> Teks Sumber
Jumat, 06 Desember 2019 15:41 WIB

Prioritaskan Pembahasan Omnibus Law daripada RKUHP, Suparji Achmad: Pemerintah dan DPR Tak Konsisten

Editor : Rajaman
Pakar Hukum Pidana Suparji Achmad (ist)

JAKARTA, Tigapilarnews.com - Ahli hukum pidana Suparji Achmad menyatakan daftar program legislasi nasional (prolegnas) prioritas 2020 tidak menyenangkan. Pasalnya, pemerintah dan DPR tidak konsisten dengan memprioritaskan pembahasan Rancangan Undang-Undang (RUU) terkait omnibus law daripada pembahasan Rancangan Kitab Undang-Undang Hukum Pidana (RKUHP). 

Padahal lanjut Suparji bahwa pada periode DPR sebelumnya DPR dan pemerintah sudah menyatakan RKUHP akan disahkan menjadi UU pada periode DPR saat ini. Begitu juga dengan RUU Pemasyarakatan, RUU Mineral dan Batubara dan RUU Pertanahan. 

"Logikanya pembahasan yang sudah matang, tinggal disahkan, diperbaiki. Kalau kaya begini cara memulai yang baru, menunda yang lama, itu menjadi tidak konsisten, tidak produktif dan mengaburkan apa yang disampaikan sebelumnya," ujar Suparji Achmad di Jakarta, Jumat (6/12/2019). 

"Jadi pointnya pertama prolegnas ini tidak berkesinambungan dengan periode sebelumnya," sambungnya.

> Instruksi Kerja 1
Ulangi persis baris-baris kumpulan data di bawah ini, mulai dari baris yang memuat "Question: In terms" sampai akhir kumpulan data tersebut.

> Kumpulan Data

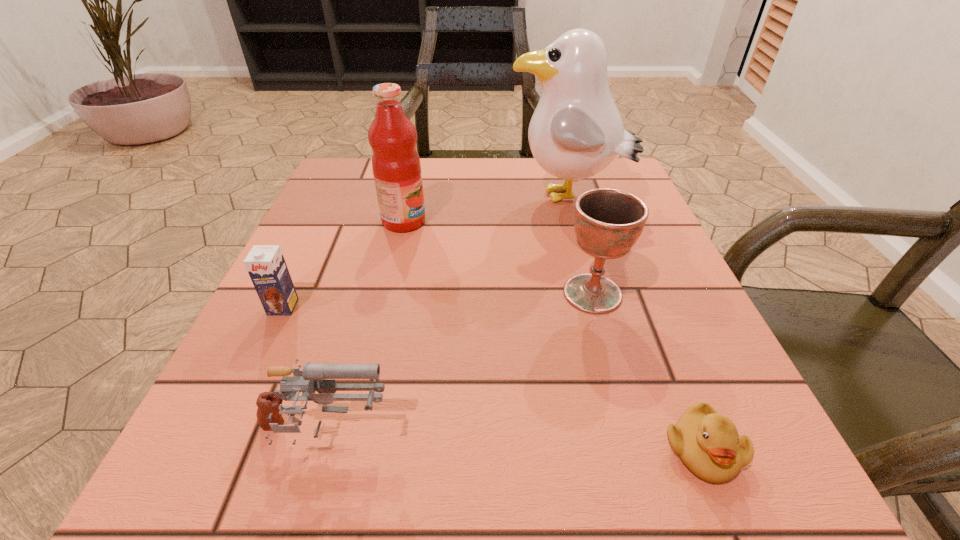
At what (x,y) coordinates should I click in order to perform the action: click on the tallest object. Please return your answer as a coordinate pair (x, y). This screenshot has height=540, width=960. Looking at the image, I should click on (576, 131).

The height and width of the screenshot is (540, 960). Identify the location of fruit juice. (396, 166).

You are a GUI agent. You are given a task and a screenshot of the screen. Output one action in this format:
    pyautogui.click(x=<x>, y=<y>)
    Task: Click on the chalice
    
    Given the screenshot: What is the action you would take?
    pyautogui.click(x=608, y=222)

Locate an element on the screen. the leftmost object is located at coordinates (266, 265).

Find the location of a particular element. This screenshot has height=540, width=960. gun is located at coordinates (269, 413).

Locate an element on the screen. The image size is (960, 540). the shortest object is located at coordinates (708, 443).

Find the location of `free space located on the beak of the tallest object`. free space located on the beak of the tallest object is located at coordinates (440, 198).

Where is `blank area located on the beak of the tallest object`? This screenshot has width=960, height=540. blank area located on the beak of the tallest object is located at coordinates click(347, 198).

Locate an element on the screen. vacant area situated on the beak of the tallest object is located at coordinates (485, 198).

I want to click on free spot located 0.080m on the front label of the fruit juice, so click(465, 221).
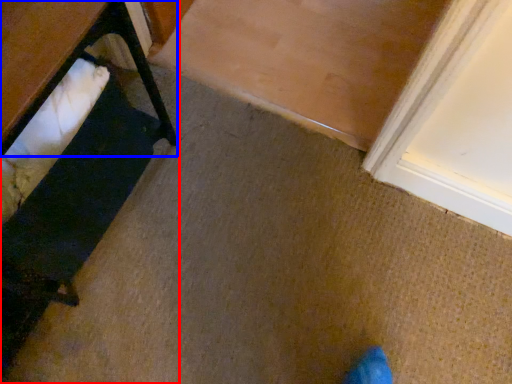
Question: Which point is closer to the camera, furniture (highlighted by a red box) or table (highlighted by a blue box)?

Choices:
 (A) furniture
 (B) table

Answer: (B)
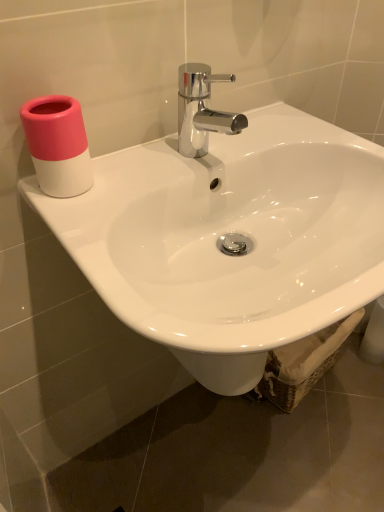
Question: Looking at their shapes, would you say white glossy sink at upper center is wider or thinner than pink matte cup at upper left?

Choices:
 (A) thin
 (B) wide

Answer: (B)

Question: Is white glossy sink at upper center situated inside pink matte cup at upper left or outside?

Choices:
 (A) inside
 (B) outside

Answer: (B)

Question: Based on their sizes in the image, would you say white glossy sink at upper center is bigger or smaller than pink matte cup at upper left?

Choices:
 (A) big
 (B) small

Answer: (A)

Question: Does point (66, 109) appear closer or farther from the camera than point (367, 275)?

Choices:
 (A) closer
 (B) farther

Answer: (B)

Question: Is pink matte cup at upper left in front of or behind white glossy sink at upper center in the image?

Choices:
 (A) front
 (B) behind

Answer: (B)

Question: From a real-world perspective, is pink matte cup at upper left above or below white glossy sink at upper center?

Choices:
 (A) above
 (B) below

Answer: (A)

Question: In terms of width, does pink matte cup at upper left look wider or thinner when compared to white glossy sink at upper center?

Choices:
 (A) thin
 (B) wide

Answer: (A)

> Instruksi Kerja 2
Salin kembali seluruh berita tentang prioritas omnibus law dan RKUHP di atas tanpa mengubah apa pun.

> Jawaban Latihan 1
Question: In terms of width, does pink matte cup at upper left look wider or thinner when compared to white glossy sink at upper center?

Choices:
 (A) thin
 (B) wide

Answer: (A)

> Jawaban Latihan 2
Jumat, 06 Desember 2019 15:41 WIB

Prioritaskan Pembahasan Omnibus Law daripada RKUHP, Suparji Achmad: Pemerintah dan DPR Tak Konsisten

Editor : Rajaman
Pakar Hukum Pidana Suparji Achmad (ist)

JAKARTA, Tigapilarnews.com - Ahli hukum pidana Suparji Achmad menyatakan daftar program legislasi nasional (prolegnas) prioritas 2020 tidak menyenangkan. Pasalnya, pemerintah dan DPR tidak konsisten dengan memprioritaskan pembahasan Rancangan Undang-Undang (RUU) terkait omnibus law daripada pembahasan Rancangan Kitab Undang-Undang Hukum Pidana (RKUHP). 

Padahal lanjut Suparji bahwa pada periode DPR sebelumnya DPR dan pemerintah sudah menyatakan RKUHP akan disahkan menjadi UU pada periode DPR saat ini. Begitu juga dengan RUU Pemasyarakatan, RUU Mineral dan Batubara dan RUU Pertanahan. 

"Logikanya pembahasan yang sudah matang, tinggal disahkan, diperbaiki. Kalau kaya begini cara memulai yang baru, menunda yang lama, itu menjadi tidak konsisten, tidak produktif dan mengaburkan apa yang disampaikan sebelumnya," ujar Suparji Achmad di Jakarta, Jumat (6/12/2019). 

"Jadi pointnya pertama prolegnas ini tidak berkesinambungan dengan periode sebelumnya," sambungnya.